== Text provided

Mumbai attack mastermind: Tunda was inspired by a ‘chooran wala’

Alleged LeT terrorist Abdul Karim Tunda says he met Dawood Ibrahim many times in Karachi.

Abdul Karim Tunda. PHOTO: FILE

NEW DELHI:


Abdul Karim Tunda, an alleged Lashkar-e-Taiba (LeT) terrorist arrested by the Indian police for plotting several terrorist attacks owes his expertise in explosives to a ‘chooran walah’. 


His attraction towards incendiary material started in his childhood while he was in school and keenly observed a ‘chooran walah’ doing tricks such as cracker-type fire and explosion, using potash, sugar and acid, police said after questioning him for a day.

“When he was aged 12, Tunda observed a ‘chooran walah’ sprinkling acid on a mixture of potash and sugar to produce fire. He developed this principle to make bombs,” Joint Commissioner of Police (Special Cell) Madan Oberoi told a press conference.

====
== Excerpted data

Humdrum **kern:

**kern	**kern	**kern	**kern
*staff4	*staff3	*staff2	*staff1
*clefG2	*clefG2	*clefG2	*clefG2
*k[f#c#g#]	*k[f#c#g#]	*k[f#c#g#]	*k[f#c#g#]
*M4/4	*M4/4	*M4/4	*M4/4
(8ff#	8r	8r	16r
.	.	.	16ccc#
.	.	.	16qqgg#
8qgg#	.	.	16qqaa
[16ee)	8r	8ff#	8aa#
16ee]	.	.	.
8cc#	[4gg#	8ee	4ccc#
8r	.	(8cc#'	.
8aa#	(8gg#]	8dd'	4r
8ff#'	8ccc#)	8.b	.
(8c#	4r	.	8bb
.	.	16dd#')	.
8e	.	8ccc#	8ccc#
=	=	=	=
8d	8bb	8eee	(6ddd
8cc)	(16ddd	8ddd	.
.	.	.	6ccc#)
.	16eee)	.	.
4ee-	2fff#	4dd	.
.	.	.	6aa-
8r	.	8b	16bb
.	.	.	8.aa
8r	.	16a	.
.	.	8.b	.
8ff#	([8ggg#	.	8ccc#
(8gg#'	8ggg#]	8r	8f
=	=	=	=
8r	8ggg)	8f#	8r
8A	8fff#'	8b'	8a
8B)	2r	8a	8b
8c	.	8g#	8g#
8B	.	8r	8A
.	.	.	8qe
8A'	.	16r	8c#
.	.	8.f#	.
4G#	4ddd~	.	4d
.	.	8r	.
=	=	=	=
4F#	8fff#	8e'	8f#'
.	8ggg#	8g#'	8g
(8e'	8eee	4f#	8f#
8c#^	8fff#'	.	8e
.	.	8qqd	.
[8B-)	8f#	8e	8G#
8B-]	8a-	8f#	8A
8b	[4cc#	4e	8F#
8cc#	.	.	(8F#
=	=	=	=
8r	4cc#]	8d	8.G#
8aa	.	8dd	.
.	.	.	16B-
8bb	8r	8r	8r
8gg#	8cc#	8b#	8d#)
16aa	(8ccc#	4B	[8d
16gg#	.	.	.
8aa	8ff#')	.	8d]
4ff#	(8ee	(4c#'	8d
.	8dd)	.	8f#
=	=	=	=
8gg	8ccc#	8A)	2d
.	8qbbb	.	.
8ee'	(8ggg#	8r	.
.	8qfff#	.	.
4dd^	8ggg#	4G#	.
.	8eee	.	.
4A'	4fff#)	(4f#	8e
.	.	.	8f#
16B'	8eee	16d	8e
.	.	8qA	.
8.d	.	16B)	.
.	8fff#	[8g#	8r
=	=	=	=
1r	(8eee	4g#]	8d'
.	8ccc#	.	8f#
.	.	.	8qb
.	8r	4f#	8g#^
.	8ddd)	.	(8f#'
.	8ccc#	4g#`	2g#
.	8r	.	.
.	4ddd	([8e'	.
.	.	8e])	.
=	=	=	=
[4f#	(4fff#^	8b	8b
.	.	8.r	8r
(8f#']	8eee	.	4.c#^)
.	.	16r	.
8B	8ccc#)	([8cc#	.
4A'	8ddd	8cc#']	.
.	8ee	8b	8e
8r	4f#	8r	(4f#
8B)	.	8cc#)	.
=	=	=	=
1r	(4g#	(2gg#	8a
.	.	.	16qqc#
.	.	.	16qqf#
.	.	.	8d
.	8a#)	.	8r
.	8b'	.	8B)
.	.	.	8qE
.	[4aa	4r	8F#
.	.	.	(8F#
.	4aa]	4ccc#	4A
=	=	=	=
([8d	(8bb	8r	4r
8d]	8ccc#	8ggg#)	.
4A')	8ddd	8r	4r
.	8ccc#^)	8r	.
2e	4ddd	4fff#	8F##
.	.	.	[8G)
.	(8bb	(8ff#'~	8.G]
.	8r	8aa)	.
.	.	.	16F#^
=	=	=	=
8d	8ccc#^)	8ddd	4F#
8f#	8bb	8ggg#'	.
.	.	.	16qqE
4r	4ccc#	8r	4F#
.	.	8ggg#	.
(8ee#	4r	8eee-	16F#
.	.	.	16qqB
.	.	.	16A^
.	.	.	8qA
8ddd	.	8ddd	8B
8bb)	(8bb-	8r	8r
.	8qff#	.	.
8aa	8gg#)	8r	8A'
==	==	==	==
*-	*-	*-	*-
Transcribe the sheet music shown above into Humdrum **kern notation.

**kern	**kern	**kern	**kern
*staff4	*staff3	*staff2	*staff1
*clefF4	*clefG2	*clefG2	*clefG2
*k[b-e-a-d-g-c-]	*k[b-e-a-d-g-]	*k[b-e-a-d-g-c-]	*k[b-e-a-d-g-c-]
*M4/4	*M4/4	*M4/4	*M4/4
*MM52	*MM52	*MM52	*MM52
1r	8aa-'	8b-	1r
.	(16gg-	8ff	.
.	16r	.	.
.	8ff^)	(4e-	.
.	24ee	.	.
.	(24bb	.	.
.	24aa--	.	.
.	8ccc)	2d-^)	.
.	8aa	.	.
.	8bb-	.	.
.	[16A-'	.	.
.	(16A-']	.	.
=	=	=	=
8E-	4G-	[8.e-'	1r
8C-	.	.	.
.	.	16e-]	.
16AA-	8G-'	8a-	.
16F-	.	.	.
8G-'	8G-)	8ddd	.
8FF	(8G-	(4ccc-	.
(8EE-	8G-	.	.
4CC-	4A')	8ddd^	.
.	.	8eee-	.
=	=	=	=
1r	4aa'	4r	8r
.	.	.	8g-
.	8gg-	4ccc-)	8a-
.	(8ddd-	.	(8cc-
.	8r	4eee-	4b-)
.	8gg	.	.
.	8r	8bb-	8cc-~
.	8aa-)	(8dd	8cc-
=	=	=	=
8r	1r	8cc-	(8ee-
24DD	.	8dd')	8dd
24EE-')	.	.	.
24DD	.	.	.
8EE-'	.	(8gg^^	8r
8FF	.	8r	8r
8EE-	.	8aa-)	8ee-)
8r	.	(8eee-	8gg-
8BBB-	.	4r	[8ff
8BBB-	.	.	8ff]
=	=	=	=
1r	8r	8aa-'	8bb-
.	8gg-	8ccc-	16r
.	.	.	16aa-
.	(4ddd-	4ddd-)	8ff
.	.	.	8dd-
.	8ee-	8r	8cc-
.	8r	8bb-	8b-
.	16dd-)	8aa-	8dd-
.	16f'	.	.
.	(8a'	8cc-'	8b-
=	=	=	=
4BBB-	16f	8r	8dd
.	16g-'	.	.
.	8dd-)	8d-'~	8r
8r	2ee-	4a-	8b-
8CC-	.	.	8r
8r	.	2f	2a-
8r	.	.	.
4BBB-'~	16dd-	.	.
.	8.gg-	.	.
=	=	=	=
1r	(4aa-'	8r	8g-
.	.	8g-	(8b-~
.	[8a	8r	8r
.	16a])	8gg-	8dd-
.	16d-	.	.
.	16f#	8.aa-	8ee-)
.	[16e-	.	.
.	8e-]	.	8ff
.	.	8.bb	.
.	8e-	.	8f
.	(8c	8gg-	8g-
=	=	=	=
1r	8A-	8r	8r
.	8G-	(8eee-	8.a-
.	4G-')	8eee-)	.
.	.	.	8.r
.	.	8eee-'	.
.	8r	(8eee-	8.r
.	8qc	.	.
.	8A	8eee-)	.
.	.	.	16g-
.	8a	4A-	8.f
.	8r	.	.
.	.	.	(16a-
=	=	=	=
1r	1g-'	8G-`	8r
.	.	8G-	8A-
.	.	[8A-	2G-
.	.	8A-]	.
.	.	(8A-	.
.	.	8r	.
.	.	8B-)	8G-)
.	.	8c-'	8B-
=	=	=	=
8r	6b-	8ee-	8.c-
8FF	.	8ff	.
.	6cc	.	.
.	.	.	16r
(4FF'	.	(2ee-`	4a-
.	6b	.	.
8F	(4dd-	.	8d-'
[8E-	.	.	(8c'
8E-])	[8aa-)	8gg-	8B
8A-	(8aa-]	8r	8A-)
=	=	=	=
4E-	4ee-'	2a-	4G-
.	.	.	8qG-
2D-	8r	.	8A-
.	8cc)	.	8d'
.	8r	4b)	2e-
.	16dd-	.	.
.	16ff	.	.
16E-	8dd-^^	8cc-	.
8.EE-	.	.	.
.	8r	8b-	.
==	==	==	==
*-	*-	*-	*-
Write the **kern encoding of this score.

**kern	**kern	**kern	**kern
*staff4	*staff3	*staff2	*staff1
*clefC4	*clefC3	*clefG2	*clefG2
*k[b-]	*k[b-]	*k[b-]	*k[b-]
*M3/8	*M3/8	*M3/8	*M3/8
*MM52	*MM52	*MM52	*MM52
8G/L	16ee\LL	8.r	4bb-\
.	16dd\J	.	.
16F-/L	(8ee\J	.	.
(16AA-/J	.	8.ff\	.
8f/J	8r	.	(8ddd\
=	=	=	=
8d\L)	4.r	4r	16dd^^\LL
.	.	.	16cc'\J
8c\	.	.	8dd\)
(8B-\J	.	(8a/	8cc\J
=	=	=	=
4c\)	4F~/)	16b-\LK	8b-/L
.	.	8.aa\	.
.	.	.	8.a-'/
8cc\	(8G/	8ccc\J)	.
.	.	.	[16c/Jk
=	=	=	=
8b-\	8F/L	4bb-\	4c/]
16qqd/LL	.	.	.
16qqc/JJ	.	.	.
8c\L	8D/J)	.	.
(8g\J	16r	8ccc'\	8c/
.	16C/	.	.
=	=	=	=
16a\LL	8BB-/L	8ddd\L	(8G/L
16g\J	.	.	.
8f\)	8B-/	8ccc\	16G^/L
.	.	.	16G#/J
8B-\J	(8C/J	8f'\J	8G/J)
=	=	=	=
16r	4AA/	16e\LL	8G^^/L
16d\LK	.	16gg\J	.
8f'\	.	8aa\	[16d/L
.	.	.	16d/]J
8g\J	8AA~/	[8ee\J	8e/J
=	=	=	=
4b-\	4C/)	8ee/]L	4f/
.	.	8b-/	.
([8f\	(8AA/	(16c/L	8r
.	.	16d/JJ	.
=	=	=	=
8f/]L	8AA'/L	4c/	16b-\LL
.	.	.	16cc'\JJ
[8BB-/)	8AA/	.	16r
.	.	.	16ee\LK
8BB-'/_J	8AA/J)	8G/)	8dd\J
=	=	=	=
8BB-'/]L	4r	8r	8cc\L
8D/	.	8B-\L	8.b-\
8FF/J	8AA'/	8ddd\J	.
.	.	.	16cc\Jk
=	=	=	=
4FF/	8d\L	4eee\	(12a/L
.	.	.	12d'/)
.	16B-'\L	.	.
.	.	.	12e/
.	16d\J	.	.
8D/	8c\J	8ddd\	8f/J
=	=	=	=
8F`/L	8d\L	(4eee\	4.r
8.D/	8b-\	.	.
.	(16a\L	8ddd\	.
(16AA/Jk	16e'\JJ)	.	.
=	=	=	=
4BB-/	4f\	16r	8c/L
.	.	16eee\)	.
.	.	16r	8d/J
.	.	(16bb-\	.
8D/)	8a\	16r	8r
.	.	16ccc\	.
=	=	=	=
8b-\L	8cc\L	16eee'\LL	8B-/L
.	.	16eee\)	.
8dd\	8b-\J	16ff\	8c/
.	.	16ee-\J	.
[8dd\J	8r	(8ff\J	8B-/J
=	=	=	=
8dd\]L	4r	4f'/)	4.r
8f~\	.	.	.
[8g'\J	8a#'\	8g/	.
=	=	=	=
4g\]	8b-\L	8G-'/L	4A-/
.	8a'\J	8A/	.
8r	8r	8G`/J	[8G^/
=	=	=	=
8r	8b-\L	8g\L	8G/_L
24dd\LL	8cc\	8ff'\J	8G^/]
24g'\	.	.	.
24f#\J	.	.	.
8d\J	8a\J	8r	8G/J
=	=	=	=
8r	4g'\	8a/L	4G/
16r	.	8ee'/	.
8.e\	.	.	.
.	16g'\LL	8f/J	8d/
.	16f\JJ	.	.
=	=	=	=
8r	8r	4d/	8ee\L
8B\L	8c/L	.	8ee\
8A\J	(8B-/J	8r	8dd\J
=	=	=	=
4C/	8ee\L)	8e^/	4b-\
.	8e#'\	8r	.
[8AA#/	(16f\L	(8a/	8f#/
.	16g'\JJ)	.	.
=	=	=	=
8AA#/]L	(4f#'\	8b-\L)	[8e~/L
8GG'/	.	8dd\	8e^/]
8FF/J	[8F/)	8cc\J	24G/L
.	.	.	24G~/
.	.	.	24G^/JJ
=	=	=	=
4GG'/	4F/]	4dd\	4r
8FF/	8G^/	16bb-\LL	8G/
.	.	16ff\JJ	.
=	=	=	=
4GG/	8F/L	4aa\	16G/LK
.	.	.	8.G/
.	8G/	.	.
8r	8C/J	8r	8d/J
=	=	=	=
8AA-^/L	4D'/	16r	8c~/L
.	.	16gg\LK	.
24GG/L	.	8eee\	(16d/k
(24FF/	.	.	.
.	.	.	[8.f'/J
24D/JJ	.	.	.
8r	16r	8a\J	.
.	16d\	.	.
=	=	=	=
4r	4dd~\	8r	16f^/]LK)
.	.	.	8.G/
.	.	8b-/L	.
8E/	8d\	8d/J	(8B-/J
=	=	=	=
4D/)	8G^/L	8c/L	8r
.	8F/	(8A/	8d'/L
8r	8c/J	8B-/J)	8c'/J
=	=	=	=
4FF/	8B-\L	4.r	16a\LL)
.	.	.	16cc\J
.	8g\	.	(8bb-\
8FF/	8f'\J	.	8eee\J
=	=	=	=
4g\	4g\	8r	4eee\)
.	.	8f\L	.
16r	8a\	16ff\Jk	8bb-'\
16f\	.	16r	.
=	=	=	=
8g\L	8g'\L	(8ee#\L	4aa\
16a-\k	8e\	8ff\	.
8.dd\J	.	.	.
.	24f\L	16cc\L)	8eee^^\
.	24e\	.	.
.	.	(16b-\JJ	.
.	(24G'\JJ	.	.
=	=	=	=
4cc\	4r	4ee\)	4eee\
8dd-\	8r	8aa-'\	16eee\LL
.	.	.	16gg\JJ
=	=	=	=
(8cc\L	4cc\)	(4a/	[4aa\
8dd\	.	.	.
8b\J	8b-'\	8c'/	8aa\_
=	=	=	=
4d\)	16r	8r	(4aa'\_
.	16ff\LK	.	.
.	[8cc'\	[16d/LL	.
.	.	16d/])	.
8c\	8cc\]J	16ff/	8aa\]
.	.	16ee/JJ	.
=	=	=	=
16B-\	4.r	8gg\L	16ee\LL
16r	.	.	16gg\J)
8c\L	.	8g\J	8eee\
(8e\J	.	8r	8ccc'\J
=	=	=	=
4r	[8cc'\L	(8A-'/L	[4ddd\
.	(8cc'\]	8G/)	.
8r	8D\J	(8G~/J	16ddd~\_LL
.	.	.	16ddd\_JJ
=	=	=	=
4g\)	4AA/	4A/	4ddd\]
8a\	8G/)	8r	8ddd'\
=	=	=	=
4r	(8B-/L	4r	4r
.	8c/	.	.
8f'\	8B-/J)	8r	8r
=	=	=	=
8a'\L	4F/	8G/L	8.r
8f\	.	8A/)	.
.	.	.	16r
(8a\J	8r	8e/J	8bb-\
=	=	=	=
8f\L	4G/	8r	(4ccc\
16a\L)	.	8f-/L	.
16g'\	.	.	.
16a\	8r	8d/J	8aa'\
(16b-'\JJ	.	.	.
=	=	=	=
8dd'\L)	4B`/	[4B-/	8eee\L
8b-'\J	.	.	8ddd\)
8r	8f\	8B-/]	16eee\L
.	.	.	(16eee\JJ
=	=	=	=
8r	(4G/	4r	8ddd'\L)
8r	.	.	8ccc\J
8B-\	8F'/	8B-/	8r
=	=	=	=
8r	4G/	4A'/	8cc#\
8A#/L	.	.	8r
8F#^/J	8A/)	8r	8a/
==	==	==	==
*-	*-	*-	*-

====

• _Task instructions_
1. According to the news article about Abdul Karim Tunda, what did the 'chooran walah' sprinkle acid on to produce fire?
2. Continue the news article about Abdul Karim Tunda from where it stops.

• _Responses per task_
1. A mixture of potash and sugar.

2.
Tunda, 70, used locally available materials like urea, nitric acid, potassium chloride, nitrobenzene and sugar to make bombs. His left hand was blown off while making a bomb in 1985 in Mumbai, after which he got the nickname ‘Tunda’ which means one-handed man.

The police said that after becoming a radicalised jihadi, Tunda started training youths. “He has been training young indoctrinated radicals to make bombs for the last 28 years,” said Oberoi. Investigators also said that Tunda also trained terror operatives in making improvised explosive devices (IEDs).




In Mumbai, the Delhi-born, class 7 dropout joined Jalees Ansari to form a new group Tanzeem Islah ul-Muslimeen (an armed organisation aiming to work for the Muslim community).

Investigators said that in 1993, Tunda and Ansari had carried out a series of bomb blasts in Mumbai. Ansari was arrested in January 1994 and after some time fled to the Bangladeshi capital of Dhaka where he started training jihadis in bomb-making.

“He has a good network in India, Nepal, Bangladesh and Pakistan. He has relations with terror organisations, including Lashkar-e-Taiba (LeT), Jaish-e-Mohammed, Indian Mujahideen, Babbar Khalsa International and underworld Don Dawood Ibrahim,” said Oberoi.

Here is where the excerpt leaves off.